The funds are investors with Sequoia Capital Partners, a venture capital firm that could reap $495 million from an $11.5 million investment in YouTube, the company providing video-sharing on the Internet.
It is unclear whether the funds are investors in the specific Sequoia fund that held the YouTube position. But if they are, they will have won big for taking a risk in venture capital.
The certain losers, however, are some public pension funds and public university endowments. Executives there may have cringed at what might have been as they learned of Sequoia's apparent bounty from the YouTube acquisition.
Sequoia kicked these funds out, returning investment capital, after it was ruled that freedom of information laws required the funds to disclose sensitive financial details they received about the companies in which Sequoia and other private equity firms invest. Sequoia feared such disclosure would compromise its investment strategy, jeopardizing its ability to generate huge returns.
The public funds are losers only in the sense of opportunity cost. They have lost the opportunity to earn big returns on the YouTube deal.
Perhaps they were able to deploy the money that would have been with Sequoia into other venture capital firms or other investments that will earn returns at least as big as the YouTube deal. But based on the comments of public fund officials in recent years, their funds need access to top-tier venture capital firms to have a better chance to make equally top-tier returns.
In reaction to the freedom of information court decisions, a few states — such as Colorado, Michigan, Virginia, Maryland, Utah and Texas — enacted laws to limit the information public funds must disclose. If, in fact, the corporate funds shared in the YouTube bounty, public fund executives will no doubt pressure legislatures in more states for exemptions to the laws.
Those actions won't necessarily placate venture firms, leading them to rush to reinstate public funds. They may fear that legislatures or courts might sometime undo the new laws.
Top-tier venture firms have such a commanding presence that fund sponsors have to chase them with capital, rather than the other way around. The firms don't need the public funds because they can attract plenty of money from other investors who will keep their mouths shut. In fact, some top-tier venture capital firms recently shut out funds of funds for a variety of reasons.
Transparency is an important issue for public funds, while corporate funds don't face such an issue. But legislatures that create loopholes in freedom of information laws to accommodate private equity firms make it difficult to hold trustees accountable, not only for investment capital but fees and benchmarks and proper risk analytics.
In return they hope to win a lottery in the form of a YouTube-like jackpot. But no venture capital firm can assure winning performance; there are plenty of lottery tickets that come up losers.
There are problems with providing disclosure exceptions.

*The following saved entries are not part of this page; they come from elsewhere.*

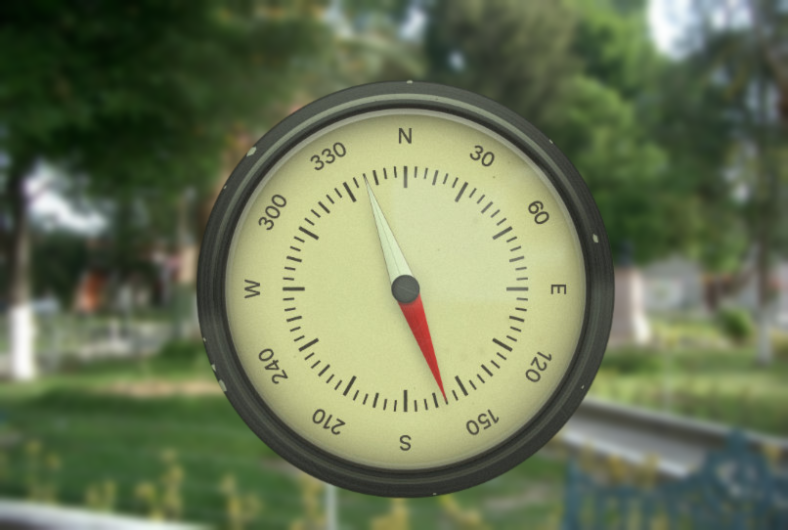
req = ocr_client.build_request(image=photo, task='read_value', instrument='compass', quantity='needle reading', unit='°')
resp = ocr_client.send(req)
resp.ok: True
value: 160 °
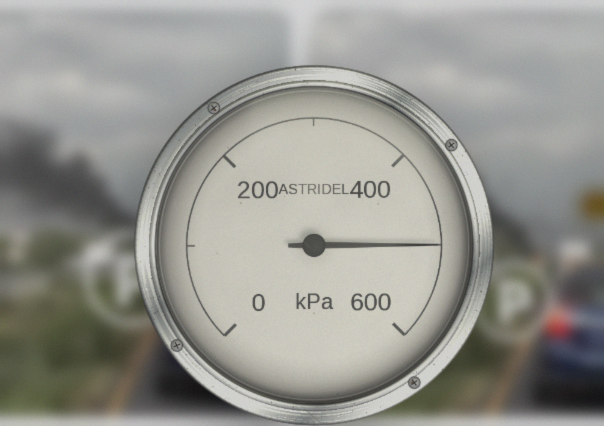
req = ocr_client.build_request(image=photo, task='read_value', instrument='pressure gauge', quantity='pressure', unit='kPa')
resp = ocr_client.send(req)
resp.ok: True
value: 500 kPa
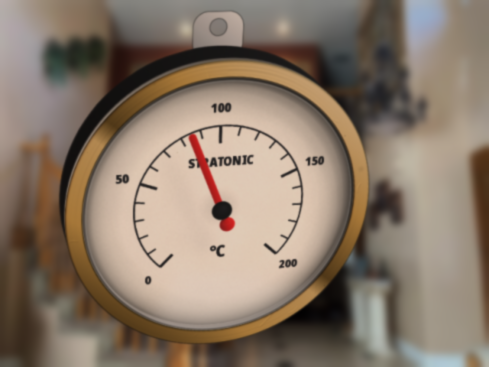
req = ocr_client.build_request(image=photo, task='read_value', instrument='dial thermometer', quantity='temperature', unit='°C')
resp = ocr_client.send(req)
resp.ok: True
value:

For one, the law isn't designed only to restrict information of top-tier, and presumed high-integrity, venture capital or private equity firms. It affects all kinds of such investment firms, regardless of their track record or personnel. Lack of transparency leaves too much latitude for possible conflicts of interests or other abuses. Trustees bear responsibility, but keeping them accountable is more difficult without adequate information, although some venture capital firms might be willing to disclose details.
For another, trustees generally keep staffs small. Such staffs might be adequate for traditional investments. But as private equity and other alternative investments gain a bigger allocation, funds are stretched to provide adequate oversight. Legislatures that adopt new laws, as well as trustees overseeing the funds, owe it to the public to ensure that funds' staffs are increased sufficiently to oversee the more intense detail they must give alternative investments.